1987 in Nischni Nowgorod geboren, zog Levit mit acht Jahren nach Hannover und schloss sein Klavierstudium später mit den besten Noten ab, die seine Hochschule je vergeben hatte. Sein internationaler Durchbruch gelang ihm 2018 mit dem Gewinn des renommierten und hochdotierten Gilmore Artist Award, einer der angesehendsten Auszeichnungen der Musikwelt. Zwei Jahre später ehrte ihn das Internationale Auschwitz-Komitee, und er erhielt das Bundesverdienstkreuz für sein gesellschaftliches Engagement.
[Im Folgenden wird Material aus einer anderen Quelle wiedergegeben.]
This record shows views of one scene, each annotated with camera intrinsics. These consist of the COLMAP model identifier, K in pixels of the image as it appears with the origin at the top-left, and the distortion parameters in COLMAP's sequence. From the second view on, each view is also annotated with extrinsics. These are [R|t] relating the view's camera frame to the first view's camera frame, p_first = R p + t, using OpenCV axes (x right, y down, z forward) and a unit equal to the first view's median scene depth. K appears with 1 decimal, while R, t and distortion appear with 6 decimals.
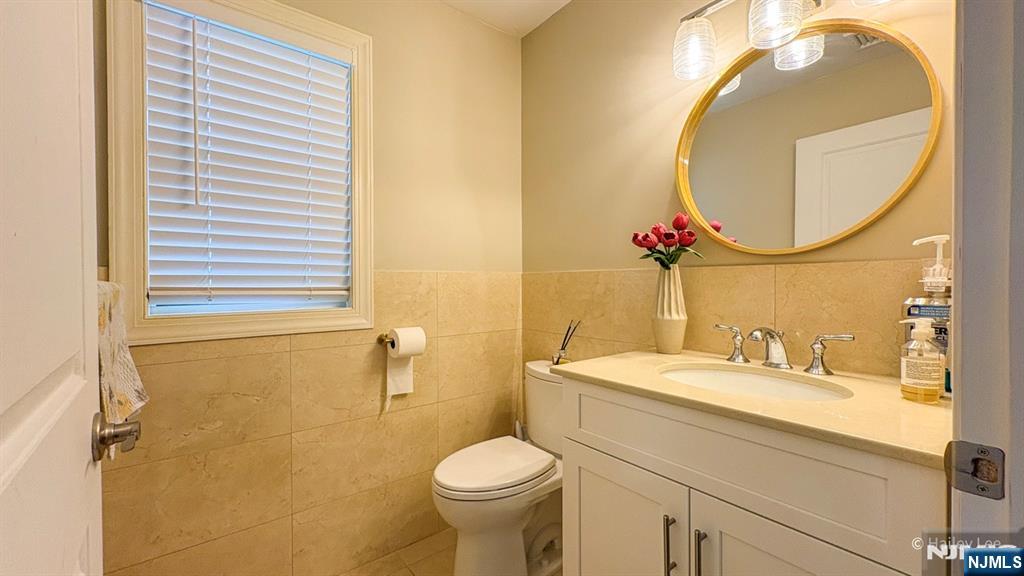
lens RADIAL K [[410.9, 0, 512.0], [0, 410.9, 285.8], [0, 0, 1]] dist [-0.002203, -0.000618]
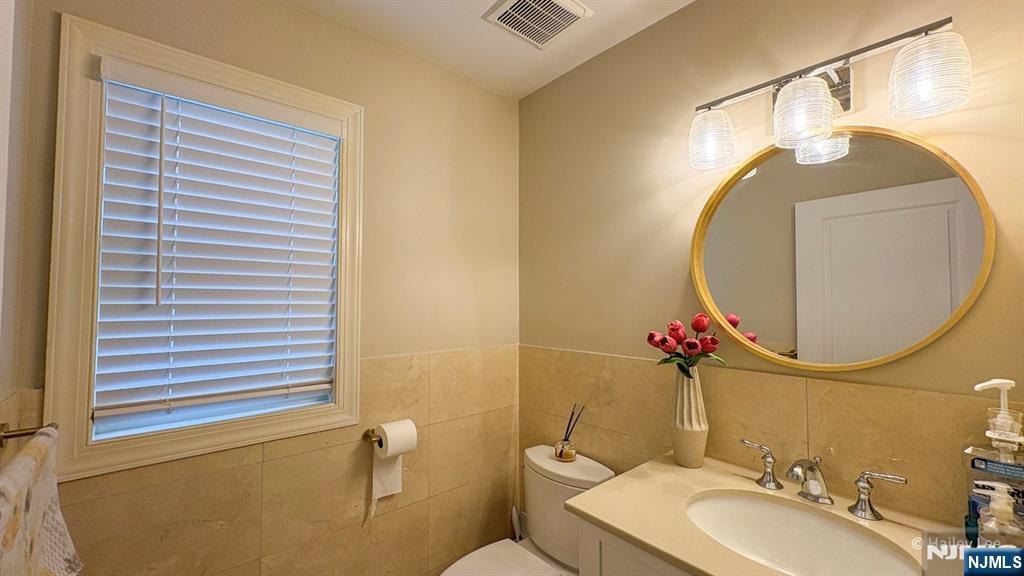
lens RADIAL K [[410.9, 0, 513.3], [0, 410.9, 286.1], [0, 0, 1]] dist [-0.002203, -0.000618]
pose [[0.999138, 0.004729, 0.041231, -0.045737], [-0.002700, 0.998788, -0.049144, -0.187747], [-0.041413, 0.048990, 0.997940, 0.091390]]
Levit setzt sich seit Langem öffentlich gegen Antisemitismus ein. Zwar gehe er von der Existenz von Vorurteilen aus und akzeptiere diese als Realität, doch kritisiert er, was er als "opportunistisches und feiges" Verhalten von Institutionen bezeichnet, die Künstler wie Lahav Shani oder Julia Fischer disinviten. Zwar betont er, dass es jedem Künstler freistehe, sich zu äußern, doch Shani habe bereits klar Stellung gegen Boykottforderungen in Belgien bezogen.
Trotz seines Engagements gibt es seit dem 7. Oktober 2023 keine dokumentierten Fälle von Boykotten oder programmatischen Änderungen in der europäischen Klassikszene, die mit Antisemitismus in Verbindung stehen. Levit, der heute als Professor an seiner ehemaligen Universität lehrt und in Berlin lebt, vereint weiterhin seine musikalische Laufbahn mit seinem gesellschaftspolitischen Wirken.
Die anstehende Schostakowitsch-Reihe im Musikverein markiert einen weiteren Höhepunkt in Levits herausragender Karriere. Seine Auftritte sind mit großer Spannung erwartet – nicht nur wegen ihrer musikalischen Bedeutung, sondern auch angesichts der anhaltenden Debatten über Antisemitismus in der Kunst. Die Konzerte werden zweifellos sowohl künstlerisch als auch aufgrund des ungebrochenen Engagements des Pianisten für soziale Gerechtigkeit Aufmerksamkeit erregen.